DESCRIPTION OF THE TASK: Reproduce the portion of the marketing strategy passage below, starting at "Renowned business strategist" and ending at "large or small.".

PASSAGE:

Renowned business strategist Michael E. Porter once said, “The essence of strategy is choosing what not to do.” This particularly rings true when devising a marketing strategy.
Creating and executing a great marketing campaign can be hard. It requires creativity, data, project management, and marketing budget planning. Most marketing campaigns are a relatively large undertaking, no matter whether your business is large or small.
If your marketing strategy isn’t well thought out, you will likely miss out on opportunities to help your business grow. Alternatively, effective marketing strategies can drive your business’s growth and ensure that your team is focusing its efforts on marketing that performs.
What is a marketing strategy?
A marketing strategy is a detailed plan for how you’re going to reach and engage the customers in your target market in order to drive revenue as well as brand awareness, brand affinity, or customer loyalty. Successful marketing strategies may include referral programs or loyalty programs, or special ad campaigns to increase brand visibility. A complete marketing strategy is a robust document that can include product positioning statements, marketing funnels, a planned channel mix, the target audience, market research, and more, depending on the business. But at its core, a solid strategy answers three key questions:
- What products or services will you offer?
- Who are the potential customers that you’re going to target?
- How are you going to reach them?
The strategy is typically part of a business plan, and used by marketing teams to develop marketing budget plans, creative briefs, and other strategic documents.
4 elements of a marketing strategy
- Product
- Price
- Place
- Promotion
The 4 Ps are the most common elements of a good marketing strategy. They are considered the universal language for marketing strategy and are necessary to effectively market and plan your product or service. The 4 Ps of marketing strategy are:
1. Product
A solid marketing strategy starts with understanding the product being marketed. Part of that process includes considering the product’s positioning, or how it differs from competitors and what benefits it provides targeted buyers
If a business has multiple products, it must also consider what mix of products it wants to promote. For example, some businesses view one product as their “hero,” or bestselling, highest-priority item that is promoted the most alongside complementary products.
2. Price
Price is a key part of any marketing strategy because it impacts revenue and has a significant effect on consumer psychology, or what customers think about the value and quality of the products or services you offer. Marketers can use the the psychology of pricing in their strategy in a few different ways:
- Discounting. Marketers have the option to attract new customers by offering temporary or seasonal sales. However, they must balance this with the loss of gross margin.
- Perceived value. This is the opposite of discounting. Lower prices can make products seem lower quality. Sometimes, businesses will do the inverse, and actually increase their prices to raise perceived quality.
- Anchoring. For example, if an electric bike costs $8,000, that might seem expensive compared to regular bikes, but not compared to a new car.
3. Place
Initially, the concept of the 4 Ps referred to the physical place where your product could be purchased. Now, it refers to a brand’s omnichannel strategy: business decisions about whether to sell your products across physical retail locations, online, and other digital channels. Place also affects pricing, since a business must decide whether to keep the same prices or not depending on where the product is sold—for example, through partners or third-party online platforms such as Amazon.

Stored items
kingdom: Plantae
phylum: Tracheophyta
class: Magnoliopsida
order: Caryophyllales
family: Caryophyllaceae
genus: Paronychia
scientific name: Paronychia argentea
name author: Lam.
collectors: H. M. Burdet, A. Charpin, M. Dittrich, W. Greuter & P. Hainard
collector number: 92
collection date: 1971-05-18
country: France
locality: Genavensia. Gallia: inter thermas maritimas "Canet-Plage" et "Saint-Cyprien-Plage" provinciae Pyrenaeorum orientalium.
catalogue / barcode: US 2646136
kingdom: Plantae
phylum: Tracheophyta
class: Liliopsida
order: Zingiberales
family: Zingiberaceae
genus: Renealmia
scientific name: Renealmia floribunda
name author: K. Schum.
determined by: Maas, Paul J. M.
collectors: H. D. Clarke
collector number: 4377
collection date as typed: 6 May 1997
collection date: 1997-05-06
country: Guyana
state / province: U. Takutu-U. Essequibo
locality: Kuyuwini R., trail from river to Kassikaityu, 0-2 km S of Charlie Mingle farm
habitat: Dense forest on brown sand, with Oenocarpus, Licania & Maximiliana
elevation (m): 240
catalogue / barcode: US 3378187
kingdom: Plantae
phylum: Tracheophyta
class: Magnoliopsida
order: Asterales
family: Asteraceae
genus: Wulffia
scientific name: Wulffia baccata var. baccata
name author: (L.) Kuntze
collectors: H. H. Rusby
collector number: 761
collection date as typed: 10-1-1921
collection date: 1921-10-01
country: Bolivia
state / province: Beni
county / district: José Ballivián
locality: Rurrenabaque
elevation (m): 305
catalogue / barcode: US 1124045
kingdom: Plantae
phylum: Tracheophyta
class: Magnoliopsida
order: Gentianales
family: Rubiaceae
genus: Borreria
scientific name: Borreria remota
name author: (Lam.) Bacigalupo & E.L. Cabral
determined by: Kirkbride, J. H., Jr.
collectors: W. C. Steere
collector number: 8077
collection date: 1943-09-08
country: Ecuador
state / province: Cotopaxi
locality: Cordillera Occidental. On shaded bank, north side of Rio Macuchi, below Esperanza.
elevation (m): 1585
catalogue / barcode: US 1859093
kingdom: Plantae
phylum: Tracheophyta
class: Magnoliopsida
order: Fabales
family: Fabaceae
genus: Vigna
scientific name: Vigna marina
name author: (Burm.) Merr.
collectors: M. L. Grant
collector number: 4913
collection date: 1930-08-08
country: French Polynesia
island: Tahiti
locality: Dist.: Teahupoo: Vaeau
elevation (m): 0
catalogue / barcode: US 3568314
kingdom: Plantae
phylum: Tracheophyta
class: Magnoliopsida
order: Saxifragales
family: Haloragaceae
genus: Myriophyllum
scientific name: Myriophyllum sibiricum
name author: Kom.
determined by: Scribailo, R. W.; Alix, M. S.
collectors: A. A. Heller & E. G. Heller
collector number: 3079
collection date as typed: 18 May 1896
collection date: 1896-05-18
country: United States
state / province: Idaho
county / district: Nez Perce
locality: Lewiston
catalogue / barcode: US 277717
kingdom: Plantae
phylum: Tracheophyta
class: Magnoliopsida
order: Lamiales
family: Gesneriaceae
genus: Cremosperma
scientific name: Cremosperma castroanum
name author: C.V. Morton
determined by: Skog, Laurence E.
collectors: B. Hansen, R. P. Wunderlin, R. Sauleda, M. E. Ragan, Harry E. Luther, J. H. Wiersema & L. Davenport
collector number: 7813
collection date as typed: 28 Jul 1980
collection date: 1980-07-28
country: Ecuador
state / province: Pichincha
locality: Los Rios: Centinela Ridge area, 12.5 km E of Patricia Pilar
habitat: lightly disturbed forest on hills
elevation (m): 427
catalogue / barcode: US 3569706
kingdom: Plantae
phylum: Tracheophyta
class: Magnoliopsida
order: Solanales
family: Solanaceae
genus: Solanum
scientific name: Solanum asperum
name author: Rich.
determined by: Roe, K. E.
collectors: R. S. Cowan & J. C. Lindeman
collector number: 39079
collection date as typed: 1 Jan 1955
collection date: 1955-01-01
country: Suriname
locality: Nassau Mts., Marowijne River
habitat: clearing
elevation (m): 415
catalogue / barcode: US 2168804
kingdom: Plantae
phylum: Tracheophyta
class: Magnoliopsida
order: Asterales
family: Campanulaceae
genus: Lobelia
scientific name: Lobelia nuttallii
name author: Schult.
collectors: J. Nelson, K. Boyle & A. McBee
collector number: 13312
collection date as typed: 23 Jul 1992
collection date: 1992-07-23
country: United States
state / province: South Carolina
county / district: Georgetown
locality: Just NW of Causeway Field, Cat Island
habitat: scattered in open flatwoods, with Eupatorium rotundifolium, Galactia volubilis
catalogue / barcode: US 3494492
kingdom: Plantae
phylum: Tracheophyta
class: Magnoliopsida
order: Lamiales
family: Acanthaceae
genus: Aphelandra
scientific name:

WRITTEN RESPONSE:
Renowned business strategist Michael E. Porter once said, “The essence of strategy is choosing what not to do.” This particularly rings true when devising a marketing strategy.
Creating and executing a great marketing campaign can be hard. It requires creativity, data, project management, and marketing budget planning. Most marketing campaigns are a relatively large undertaking, no matter whether your business is large or small.